Colombia’s National Army commander personally put an investigated general in charge of an alleged witch hunt against commanders who leaked corruption scandals or human rights concerns to the press, according to weekly Semana.
The magazine based its claim on documents of the Inspector General’s Office, which is investigating several top army officials, including the former second in command of army chief General Nicasio Martinez, on corruption charges.
According to one of the documents, 2nd Division commander Brigadier General Mauricio Moreno admitted that Martinez ordered him to call in then-commander of Counterintelligence Support Command, General Eduardo Quiros, to hold a meeting that was part of the alleged witch hunt.
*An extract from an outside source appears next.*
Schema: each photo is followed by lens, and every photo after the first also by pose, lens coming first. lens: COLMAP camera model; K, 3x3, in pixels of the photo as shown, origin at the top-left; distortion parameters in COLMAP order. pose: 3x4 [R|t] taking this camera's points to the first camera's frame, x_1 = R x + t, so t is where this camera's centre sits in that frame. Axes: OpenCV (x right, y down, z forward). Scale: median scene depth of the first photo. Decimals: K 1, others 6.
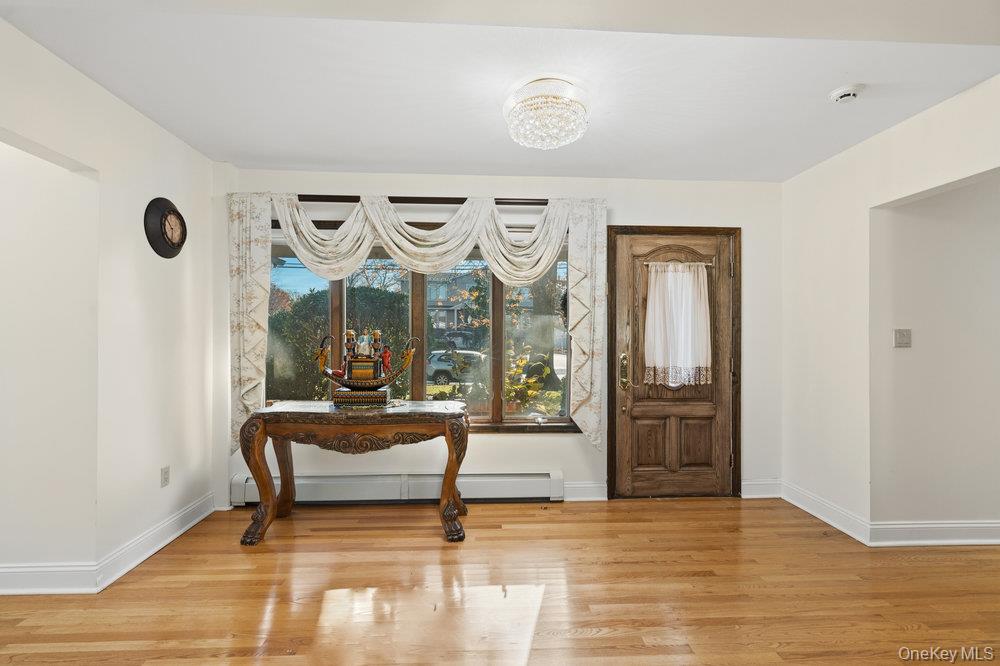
lens RADIAL K [[464.1, 0, 498.7], [0, 464.1, 336.3], [0, 0, 1]] dist [-0.003300, 0.000131]
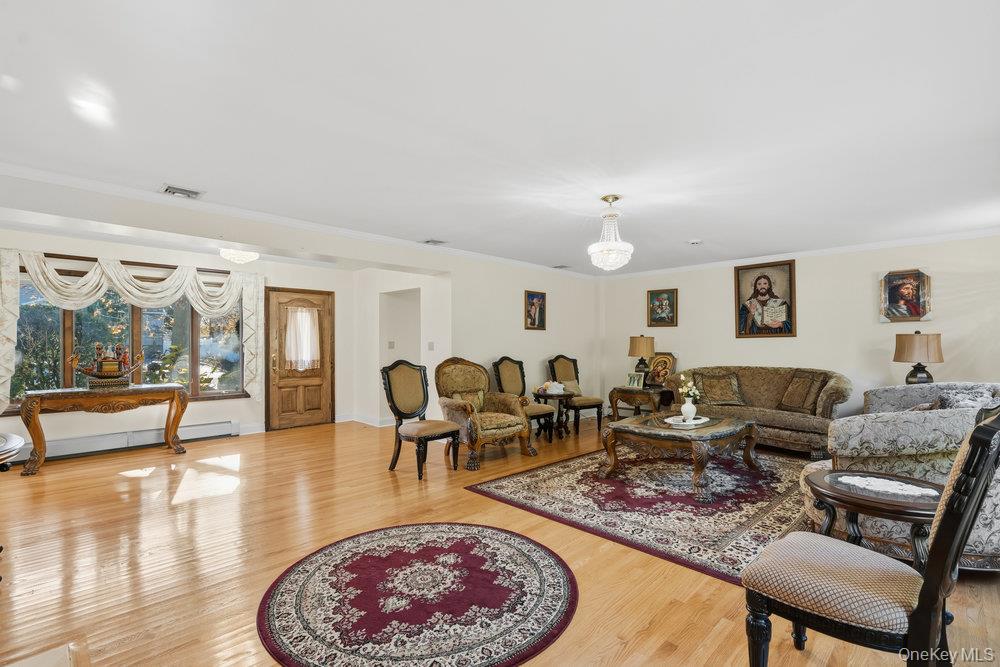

The former counterintelligence commander has been charged with corruption because during this meeting he was recorded offering money for information that would identify the commanders who talked to the New York Times about Martinez’ controversial army order to double all units’ combat kills and captures.
The office also heard the testimony of Brigadier General Mauricio Moreno who assured that, in order to be able to hold a meeting of the commanders of brigades and divisions, he was instructed by the Commander of the Army to require the support of General Quiros.
Inspector General’s Office
Moreno’s testimony confirmed the reported claim of a sergeant who said at the May 22 meeting in Bucaramanga that he would be conducting interviews and lie detector tests at the order of Martinez.
This is by order of the commander of the Army, General Martinez, because of everything that has happened in these days and to know who are behind all this.
Anonymous army sergeant via Semana
This meeting and interviews took place four days after the New York Times reported about commanders’ concerns that the army chief’s orders could lead to the killing of civilians in order to meet Martinez’ quantitative military objectives.
The revealed Inspector General documents further complicate the National Army commander’s position just days after retired military commanders hinted he ought to step down or be removed.
Without mentioning Martinez, the former commanders said that commanders who incite their subordinates “to take part in acts of indiscipline or outside the law” “should not be wearing the national uniform and may not remain in the institution.”
At a press conference, the battered Martinez responded that “we will be forceful in combating corruption,” but did not indicate he was considering to step down despite the mounting evidence against him of corruption and cover-up attempts.